28.11.05

«In hoc signo vinces»

Quando andava na escola primária, por cima do quadro de lousa, estavam lá os retratos do presidente do conselho e do presidente da República, ladeando o crucifixo.
Nas semanas seguintes ao 25 de Abril, os retratos foram «abatidos» á força dos tiros certeiros de giz, por parte das «forças avançadas» que nós então nos tornamos. O dia que em caiu o estilhaçado Marcelo foi um dia histórico na nossa sala de aula.
Desconheço se o actual presidente do conselho e o PR continuam a fazer de partner ao crucifixo. Ou sequer se o giz é ainda utilizado como «arma de arremesso revolucionário».

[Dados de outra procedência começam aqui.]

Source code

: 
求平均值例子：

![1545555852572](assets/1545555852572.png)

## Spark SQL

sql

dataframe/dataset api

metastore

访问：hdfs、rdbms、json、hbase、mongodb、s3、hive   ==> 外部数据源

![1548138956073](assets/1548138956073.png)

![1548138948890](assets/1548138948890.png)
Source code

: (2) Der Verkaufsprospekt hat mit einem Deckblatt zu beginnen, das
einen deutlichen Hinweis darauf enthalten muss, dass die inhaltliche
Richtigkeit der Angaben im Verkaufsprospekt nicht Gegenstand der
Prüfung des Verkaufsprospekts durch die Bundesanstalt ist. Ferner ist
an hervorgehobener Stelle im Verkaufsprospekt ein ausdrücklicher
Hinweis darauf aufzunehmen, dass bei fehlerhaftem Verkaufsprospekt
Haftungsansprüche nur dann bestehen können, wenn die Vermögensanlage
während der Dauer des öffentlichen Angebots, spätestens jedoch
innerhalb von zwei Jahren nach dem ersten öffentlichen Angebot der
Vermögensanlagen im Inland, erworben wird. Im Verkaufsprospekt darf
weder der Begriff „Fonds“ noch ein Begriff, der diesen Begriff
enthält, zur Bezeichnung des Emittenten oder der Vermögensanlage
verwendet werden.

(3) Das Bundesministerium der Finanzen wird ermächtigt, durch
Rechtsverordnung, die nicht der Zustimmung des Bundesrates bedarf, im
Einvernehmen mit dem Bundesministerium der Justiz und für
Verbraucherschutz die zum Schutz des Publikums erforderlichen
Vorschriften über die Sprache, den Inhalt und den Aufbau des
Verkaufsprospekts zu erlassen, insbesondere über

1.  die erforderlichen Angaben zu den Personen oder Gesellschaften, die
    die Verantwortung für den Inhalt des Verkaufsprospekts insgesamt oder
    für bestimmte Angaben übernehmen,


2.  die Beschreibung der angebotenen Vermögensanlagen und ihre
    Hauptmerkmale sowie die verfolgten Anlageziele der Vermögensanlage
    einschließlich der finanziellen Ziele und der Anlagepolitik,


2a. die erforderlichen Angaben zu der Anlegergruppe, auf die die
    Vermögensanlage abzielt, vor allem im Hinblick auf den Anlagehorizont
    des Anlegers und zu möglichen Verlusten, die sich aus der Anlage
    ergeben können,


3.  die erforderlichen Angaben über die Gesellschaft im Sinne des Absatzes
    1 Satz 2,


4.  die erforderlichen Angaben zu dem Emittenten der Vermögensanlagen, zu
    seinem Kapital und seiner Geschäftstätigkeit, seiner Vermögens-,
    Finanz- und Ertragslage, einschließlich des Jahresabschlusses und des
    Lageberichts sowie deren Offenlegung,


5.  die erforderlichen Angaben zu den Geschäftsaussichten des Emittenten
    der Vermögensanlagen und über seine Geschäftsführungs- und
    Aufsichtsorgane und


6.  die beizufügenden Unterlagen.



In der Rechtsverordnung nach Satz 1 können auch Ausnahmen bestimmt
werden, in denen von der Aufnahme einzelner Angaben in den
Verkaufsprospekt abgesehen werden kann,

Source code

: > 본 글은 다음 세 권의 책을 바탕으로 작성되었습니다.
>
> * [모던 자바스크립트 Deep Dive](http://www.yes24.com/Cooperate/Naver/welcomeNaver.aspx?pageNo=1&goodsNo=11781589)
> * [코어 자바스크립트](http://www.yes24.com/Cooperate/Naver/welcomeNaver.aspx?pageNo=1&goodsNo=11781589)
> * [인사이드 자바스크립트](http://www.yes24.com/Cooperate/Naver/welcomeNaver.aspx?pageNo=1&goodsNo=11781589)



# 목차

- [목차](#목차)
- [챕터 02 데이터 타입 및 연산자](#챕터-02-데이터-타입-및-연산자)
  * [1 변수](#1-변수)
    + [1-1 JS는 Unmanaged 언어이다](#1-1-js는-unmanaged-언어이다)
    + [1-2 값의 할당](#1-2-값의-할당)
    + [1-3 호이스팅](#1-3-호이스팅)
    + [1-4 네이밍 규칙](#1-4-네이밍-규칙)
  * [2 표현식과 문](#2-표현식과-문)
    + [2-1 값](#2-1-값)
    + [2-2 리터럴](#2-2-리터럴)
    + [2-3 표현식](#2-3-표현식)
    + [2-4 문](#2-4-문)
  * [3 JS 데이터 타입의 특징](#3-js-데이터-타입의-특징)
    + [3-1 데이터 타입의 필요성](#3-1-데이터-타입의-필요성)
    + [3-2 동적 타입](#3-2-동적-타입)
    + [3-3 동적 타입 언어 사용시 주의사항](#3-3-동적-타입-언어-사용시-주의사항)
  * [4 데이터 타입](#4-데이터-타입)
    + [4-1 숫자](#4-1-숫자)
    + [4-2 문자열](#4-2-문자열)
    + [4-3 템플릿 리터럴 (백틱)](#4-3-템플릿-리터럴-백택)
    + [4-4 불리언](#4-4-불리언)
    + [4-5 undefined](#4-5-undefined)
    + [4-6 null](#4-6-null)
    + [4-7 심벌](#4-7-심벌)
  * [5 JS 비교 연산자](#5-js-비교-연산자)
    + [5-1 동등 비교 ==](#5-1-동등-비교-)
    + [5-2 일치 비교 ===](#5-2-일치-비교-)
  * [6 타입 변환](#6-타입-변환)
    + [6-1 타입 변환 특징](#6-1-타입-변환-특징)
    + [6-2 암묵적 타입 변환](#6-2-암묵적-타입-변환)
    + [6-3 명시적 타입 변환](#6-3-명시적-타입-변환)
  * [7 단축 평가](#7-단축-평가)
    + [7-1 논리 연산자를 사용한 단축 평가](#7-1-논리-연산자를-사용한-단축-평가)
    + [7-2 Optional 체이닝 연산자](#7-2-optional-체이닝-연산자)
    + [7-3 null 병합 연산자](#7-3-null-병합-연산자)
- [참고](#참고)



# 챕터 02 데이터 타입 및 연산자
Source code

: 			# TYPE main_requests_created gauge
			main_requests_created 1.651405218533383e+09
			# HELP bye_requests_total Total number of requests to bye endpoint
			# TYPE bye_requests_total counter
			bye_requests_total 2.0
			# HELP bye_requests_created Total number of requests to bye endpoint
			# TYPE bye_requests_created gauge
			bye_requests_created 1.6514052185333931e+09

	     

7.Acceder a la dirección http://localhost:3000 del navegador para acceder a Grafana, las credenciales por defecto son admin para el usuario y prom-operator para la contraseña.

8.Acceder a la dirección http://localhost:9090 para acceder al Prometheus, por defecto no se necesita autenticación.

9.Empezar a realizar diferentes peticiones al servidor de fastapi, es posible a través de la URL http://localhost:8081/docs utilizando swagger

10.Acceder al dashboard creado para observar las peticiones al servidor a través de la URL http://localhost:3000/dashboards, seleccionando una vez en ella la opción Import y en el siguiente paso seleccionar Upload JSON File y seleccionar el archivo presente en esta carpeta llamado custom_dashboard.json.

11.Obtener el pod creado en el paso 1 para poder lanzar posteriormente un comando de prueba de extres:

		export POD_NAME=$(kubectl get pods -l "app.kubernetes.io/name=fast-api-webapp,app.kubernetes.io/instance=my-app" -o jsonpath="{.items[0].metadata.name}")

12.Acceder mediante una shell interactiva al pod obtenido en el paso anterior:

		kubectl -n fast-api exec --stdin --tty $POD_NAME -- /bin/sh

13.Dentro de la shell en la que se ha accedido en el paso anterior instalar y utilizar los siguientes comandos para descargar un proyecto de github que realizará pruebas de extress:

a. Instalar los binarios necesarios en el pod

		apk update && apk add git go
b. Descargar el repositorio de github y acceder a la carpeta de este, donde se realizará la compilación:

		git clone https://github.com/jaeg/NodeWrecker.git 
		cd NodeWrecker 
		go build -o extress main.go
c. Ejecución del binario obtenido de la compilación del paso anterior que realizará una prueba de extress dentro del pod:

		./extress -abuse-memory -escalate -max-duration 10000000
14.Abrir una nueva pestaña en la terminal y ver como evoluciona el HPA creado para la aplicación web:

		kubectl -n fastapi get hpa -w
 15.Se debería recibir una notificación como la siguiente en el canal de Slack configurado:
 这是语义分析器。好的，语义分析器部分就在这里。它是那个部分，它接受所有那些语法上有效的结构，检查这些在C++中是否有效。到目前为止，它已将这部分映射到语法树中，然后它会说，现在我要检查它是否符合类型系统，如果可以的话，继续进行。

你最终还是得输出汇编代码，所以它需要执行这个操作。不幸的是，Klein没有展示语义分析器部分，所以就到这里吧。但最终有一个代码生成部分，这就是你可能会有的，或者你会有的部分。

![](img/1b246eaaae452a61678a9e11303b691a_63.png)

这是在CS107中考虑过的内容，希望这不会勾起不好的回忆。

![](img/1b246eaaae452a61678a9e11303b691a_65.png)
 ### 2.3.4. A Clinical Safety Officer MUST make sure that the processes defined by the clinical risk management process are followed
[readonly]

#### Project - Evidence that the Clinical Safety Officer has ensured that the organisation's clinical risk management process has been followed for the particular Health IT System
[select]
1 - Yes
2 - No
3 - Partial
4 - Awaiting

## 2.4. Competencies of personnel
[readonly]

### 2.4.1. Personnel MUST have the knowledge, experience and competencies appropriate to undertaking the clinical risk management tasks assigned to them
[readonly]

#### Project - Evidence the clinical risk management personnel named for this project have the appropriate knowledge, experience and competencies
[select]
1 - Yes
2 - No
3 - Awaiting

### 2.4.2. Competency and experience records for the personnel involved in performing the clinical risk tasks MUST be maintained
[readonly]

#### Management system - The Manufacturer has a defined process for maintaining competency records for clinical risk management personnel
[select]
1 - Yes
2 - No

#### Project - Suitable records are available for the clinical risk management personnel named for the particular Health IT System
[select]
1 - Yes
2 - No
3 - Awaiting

Aparentemente, os crucifixos mantem-se no seu posto.
Questio I: Diz tal assunto respeito ao Estado?
Não.
«Parece-me que o Estado é uma sociedade de homens, constituída unicamente com o fim de conservar e promover os seus bens civis. Chamo bens civis à vida, à liberdade, à integridade do corpo e à protecção contra a dor, à propriedade dos bens externos, tais como as terras, o dinheiro, os móveis, etc. (...) parece-me demonstrar que a jurisdição plena do magistrado diz unicamente respeito aos bens civis e que o direito e a soberania do poder civil se limitam e circunscrevem a conservar e a promover apenas esses bens, e que não devem nem podem, de modo algum , estender-se à salvação das almas»
John Locke, «Carta sobre a tolerância» (1685);

Questio II: Deve o Estado retirar tais símbolos religiosos?
Sim. Na medida em que tais crucifixos não são objectos de arte, mas sim puramente simbólicos, demarcando determinado espaço fisico como «cristão», não devem ser permitidos em instalações públicas.
Entendo contudo que as comunidades locais possam optar pela presença e utilização de simbolos religiosos ou outras manifestações de carácter religioso em instalações do Estado. (o que não deve ser imposto, também não deve necessariamente ser proibido). No entanto, apenas na medida em que tais escolhas se possam inserir num contexto de livre expressão e sobretudo de educação e nunca como símbolo de autoridade, de potestas, como sucede com os crucifixos nas salas de aula ou nos hospitais. Exemplificando: se determinada comunidade (inserida na Estado), decidir criar um presépio pelo Natal, respeitar o Ramadão, assinalar o Yon Kipur ou afixar um poster assinado pelos jogadores do Benfica (da época passada...), tal pode configurar uma manifestação legítima de autonomia e de respeito pelos valores comunitários locais, se assumir carácter voluntário, cultural, etc. Aí, também em nada se desrespeita a «neutralidade» do Estado, uma vez que este não está em questão. Já seria inadmissível que tais manifestações ou símbolos assumisssem um carácter oficial e/ou obrigatório.

Nota 1: Julgo evidente que ninguém pretende retirar todos os sinais religiosos, nomeadamente, a simbologia cristã presente nos edifícios históricos pertença do Estado, da heráldica e emblemas institucionais, papel timbrado e tutti quanti. Seria ridículo e um atentado à memória e património cultural e histórico.
Nota 2: Um Estado que fosse realmente independente não estaria 30 anos à espera para retirar crucifixos das salas de aula. Uma organização que fosse verdadeiramente independente, ao invés de alegar «perseguição» deveria simplesmente dizer: «não fomos nós que os lá pusemos, não seremos nós que os tiraremos. É algo que não nos diz respeito, pois não falamos do que se passa na casa dos outros».
Nota 3: em caso algum defendo que o Estado deva, por princípio, de alguma forma impedir a utilização das suas instalações por parte de comunidades religiosas ou que os simbolos religiosos devem ser afastados dos espaços propriedade pública. Pelo contrário, julgo que o Estado não se deve imiscuir nesses assuntos, nem impedir a fruição de bens públicos parte dessas comunidades.